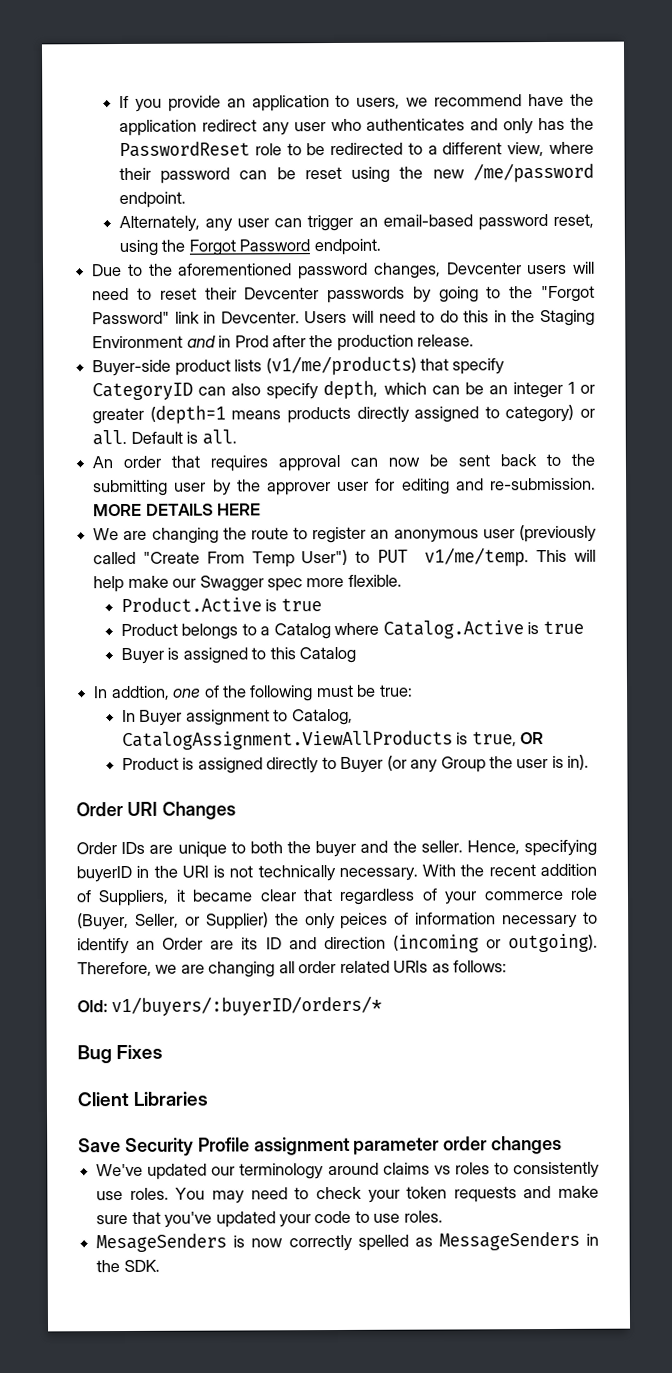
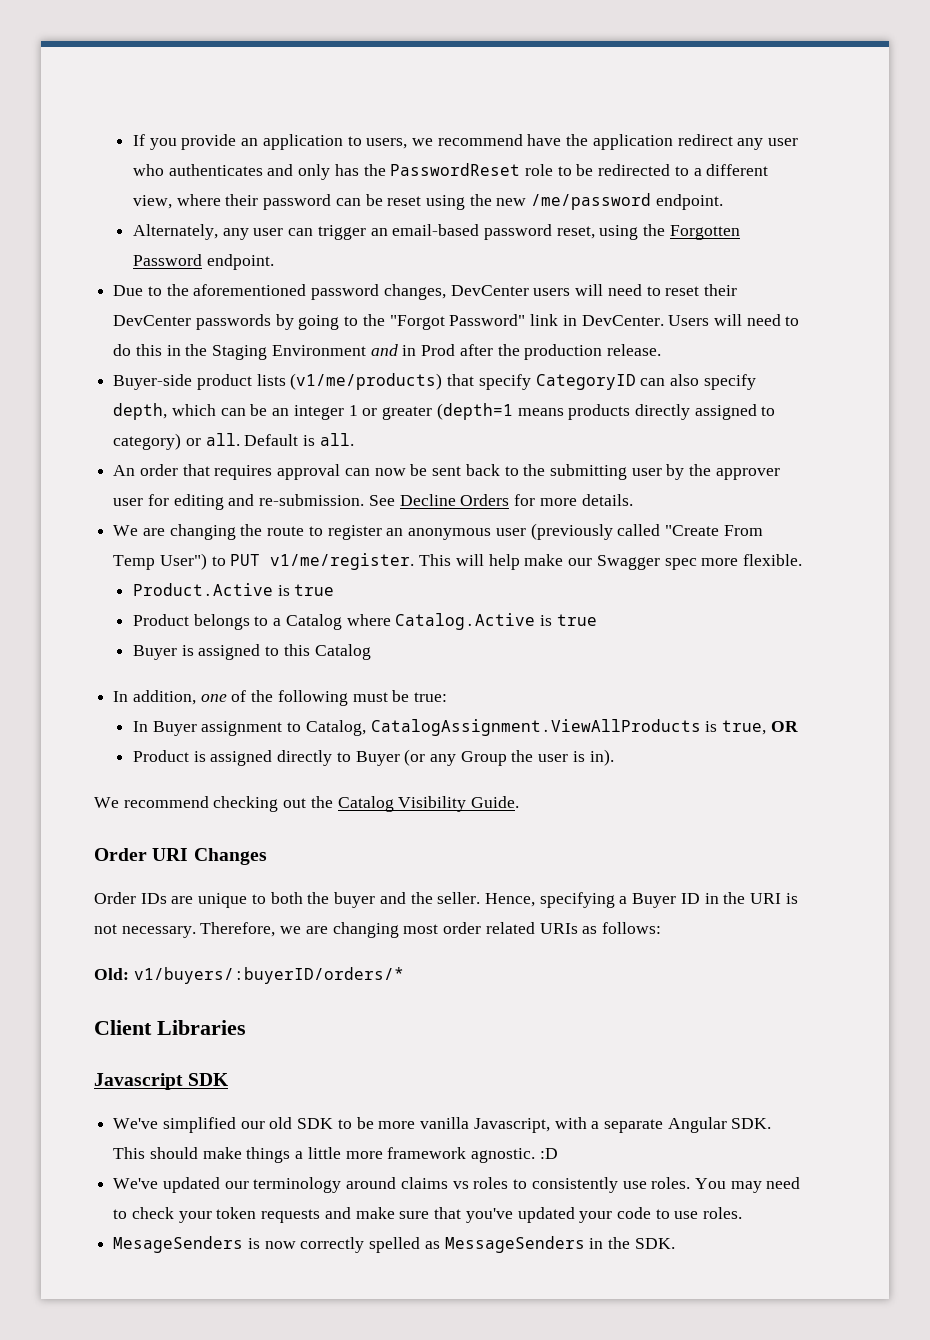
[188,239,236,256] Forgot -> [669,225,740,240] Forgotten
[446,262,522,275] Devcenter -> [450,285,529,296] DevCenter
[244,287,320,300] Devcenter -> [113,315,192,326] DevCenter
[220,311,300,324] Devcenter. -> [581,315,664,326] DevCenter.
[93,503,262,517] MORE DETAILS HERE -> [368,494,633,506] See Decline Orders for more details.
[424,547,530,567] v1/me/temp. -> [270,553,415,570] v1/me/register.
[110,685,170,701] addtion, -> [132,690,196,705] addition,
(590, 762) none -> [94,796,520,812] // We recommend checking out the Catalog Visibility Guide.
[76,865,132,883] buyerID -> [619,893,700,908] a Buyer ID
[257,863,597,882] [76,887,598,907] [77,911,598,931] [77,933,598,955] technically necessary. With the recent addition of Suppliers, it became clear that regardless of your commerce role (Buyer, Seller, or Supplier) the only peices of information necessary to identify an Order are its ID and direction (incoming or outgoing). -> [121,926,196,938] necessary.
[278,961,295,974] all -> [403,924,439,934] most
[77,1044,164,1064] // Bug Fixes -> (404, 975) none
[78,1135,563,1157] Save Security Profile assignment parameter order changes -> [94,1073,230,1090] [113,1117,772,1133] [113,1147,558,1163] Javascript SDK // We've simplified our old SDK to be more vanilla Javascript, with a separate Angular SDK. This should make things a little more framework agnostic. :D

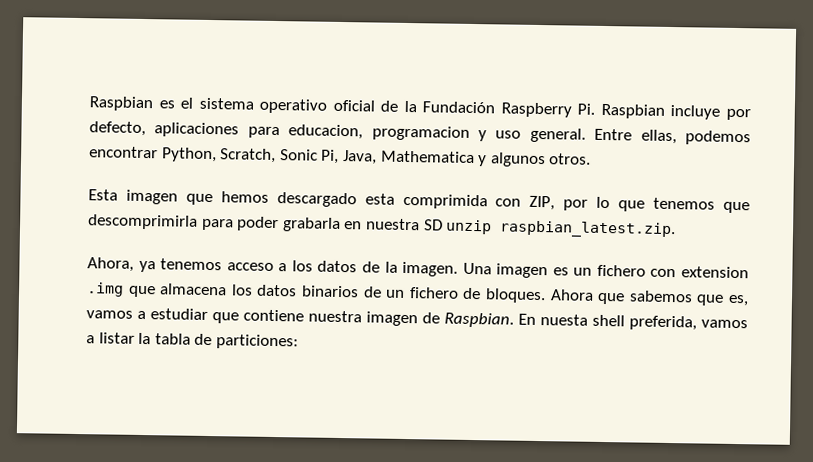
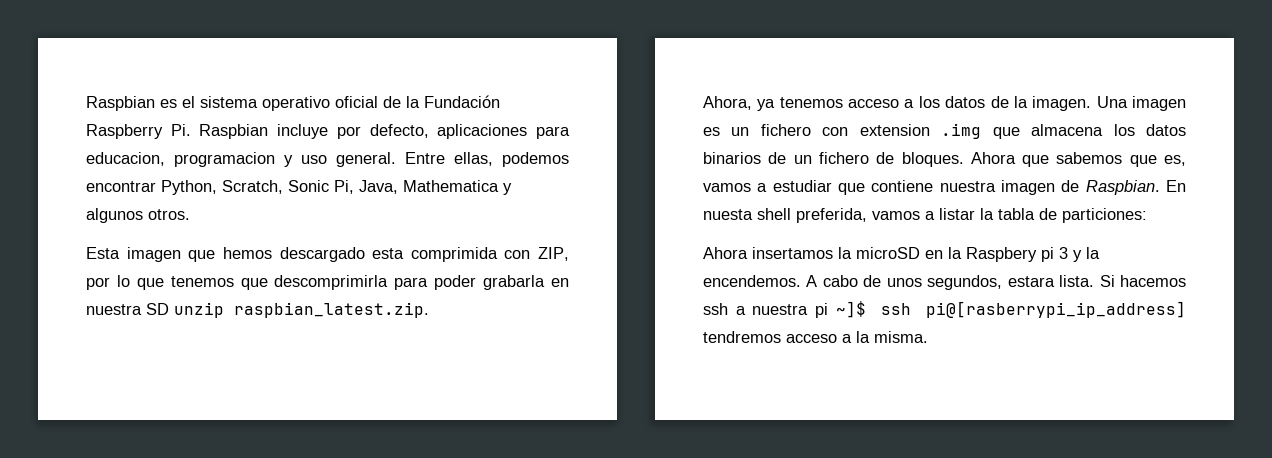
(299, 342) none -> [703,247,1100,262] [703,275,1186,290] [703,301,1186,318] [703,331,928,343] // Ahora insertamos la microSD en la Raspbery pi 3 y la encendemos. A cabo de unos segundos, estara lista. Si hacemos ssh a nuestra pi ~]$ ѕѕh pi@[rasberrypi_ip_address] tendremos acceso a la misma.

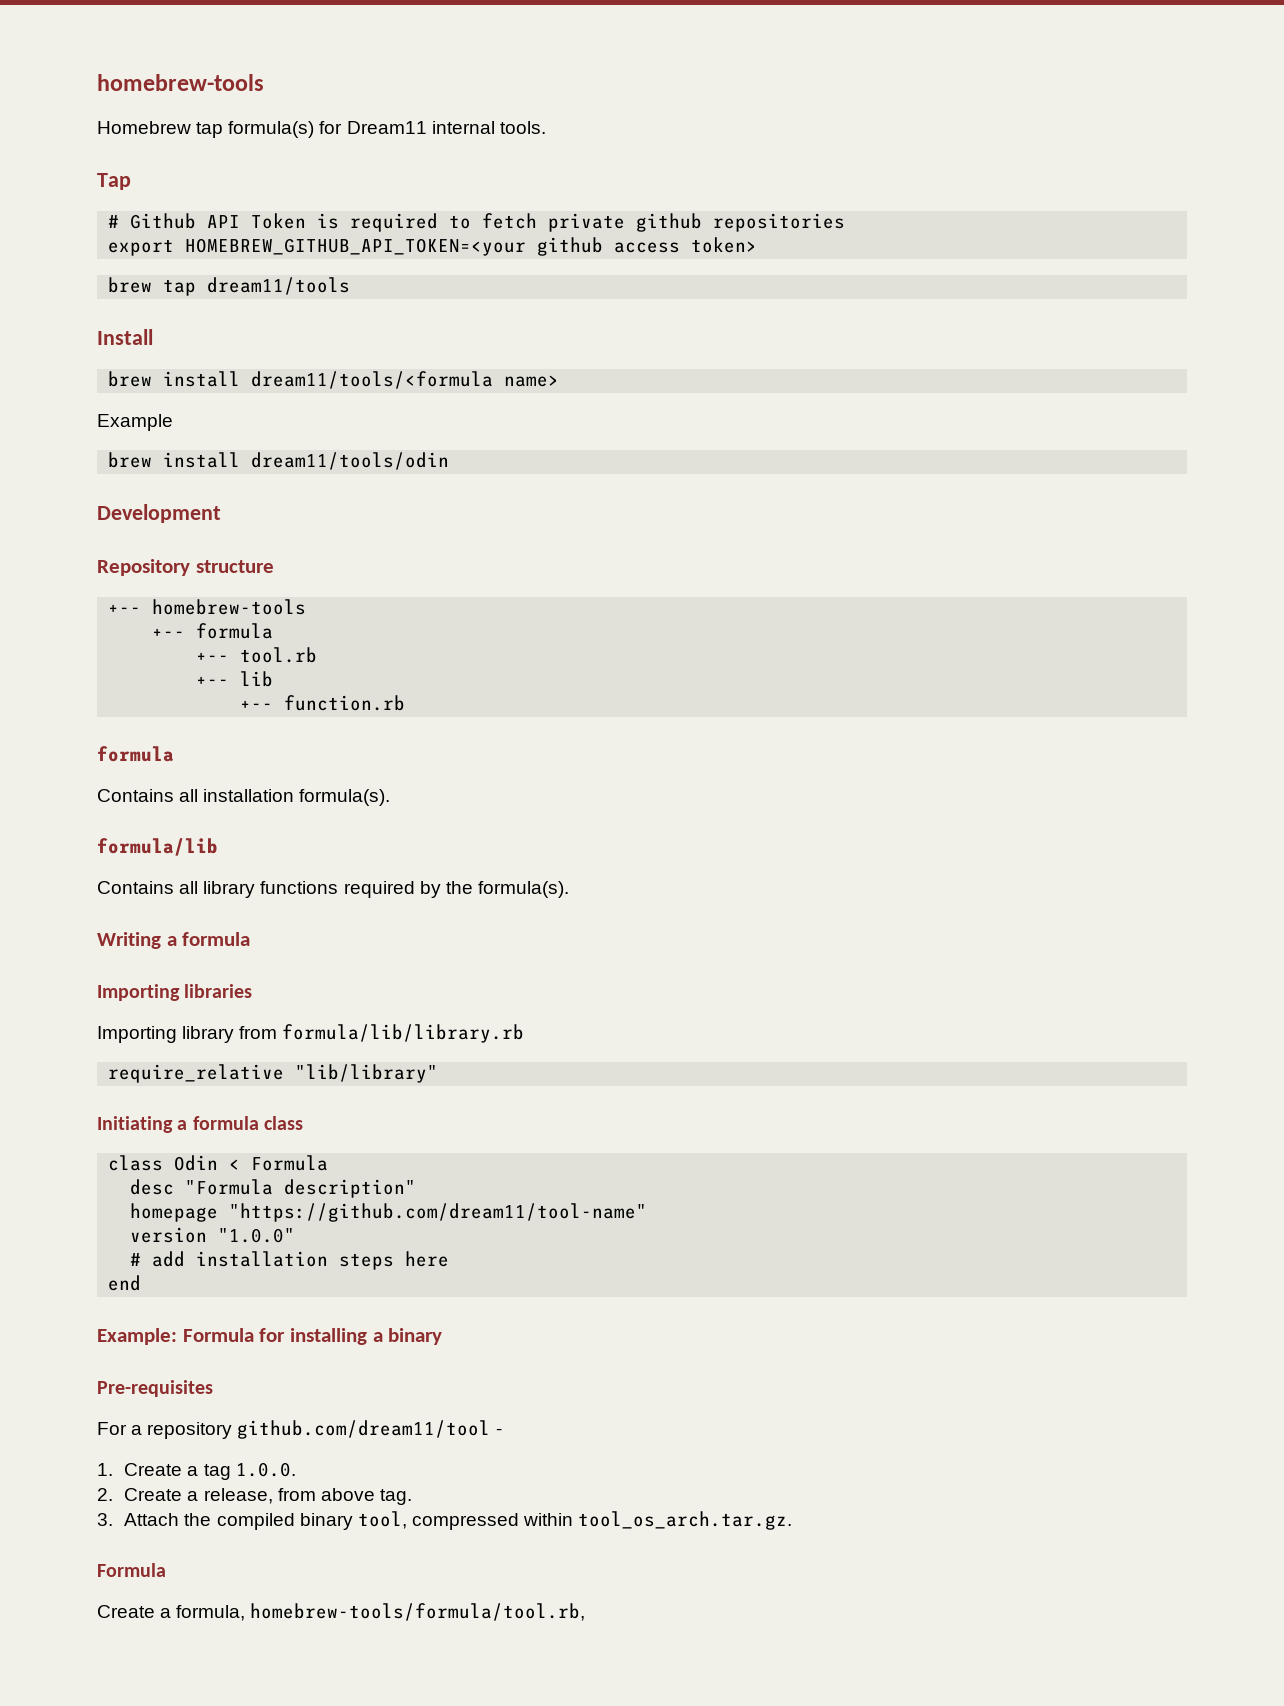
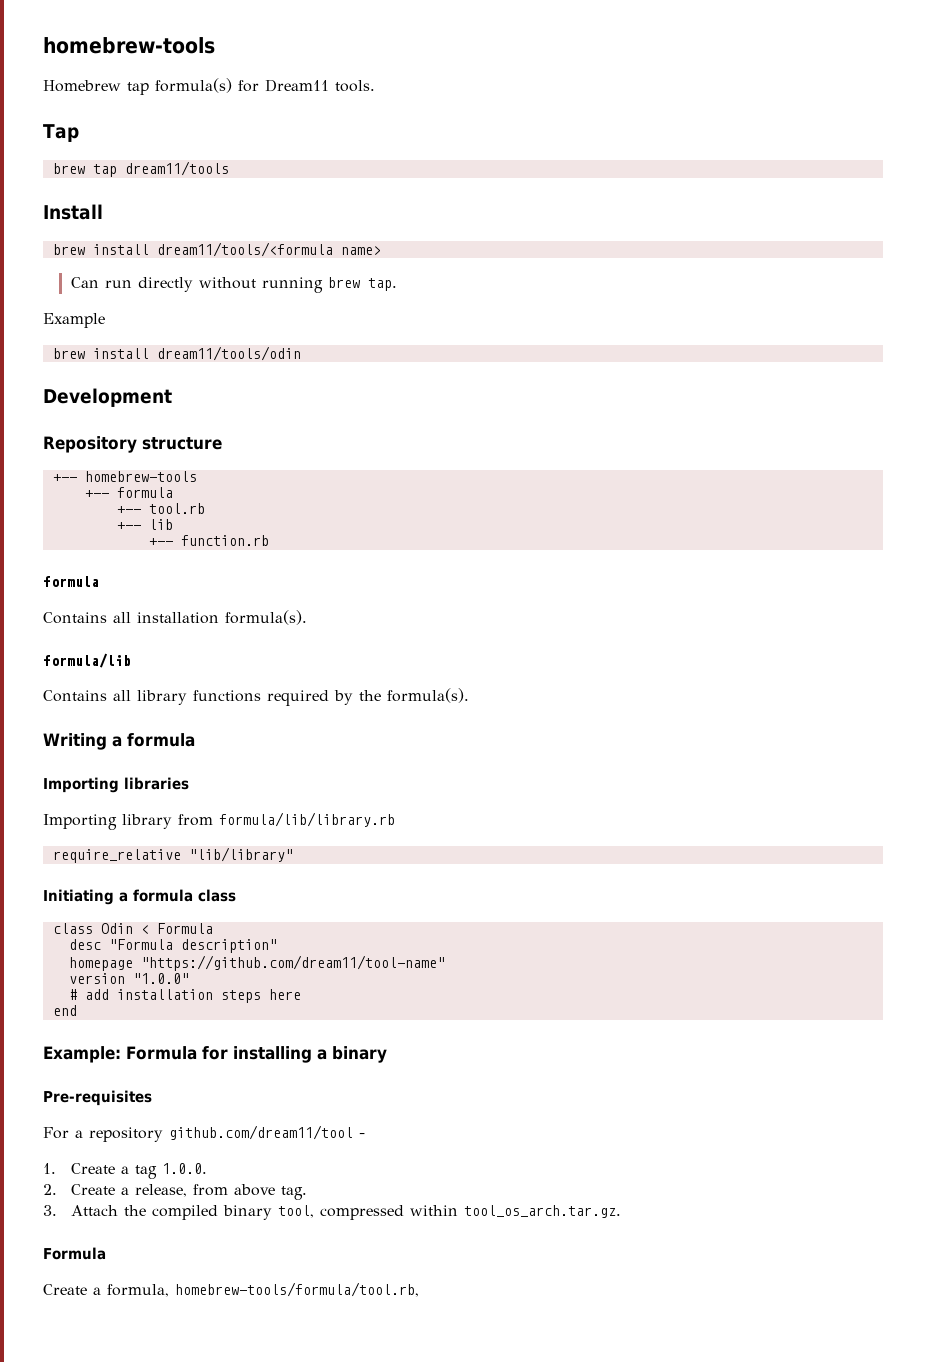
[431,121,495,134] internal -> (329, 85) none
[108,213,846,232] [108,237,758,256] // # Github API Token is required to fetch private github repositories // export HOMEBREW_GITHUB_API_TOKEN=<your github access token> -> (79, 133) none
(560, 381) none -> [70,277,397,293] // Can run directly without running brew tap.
*****
### Task item
For each line above that includes "addition", make a copy.

### Written response
[110,685,170,701] addtion, -> [132,690,196,705] addition,
[257,863,597,882] [76,887,598,907] [77,911,598,931] [77,933,598,955] technically necessary. With the recent addition of Suppliers, it became clear that regardless of your commerce role (Buyer, Seller, or Supplier) the only peices of information necessary to identify an Order are its ID and direction (incoming or outgoing). -> [121,926,196,938] necessary.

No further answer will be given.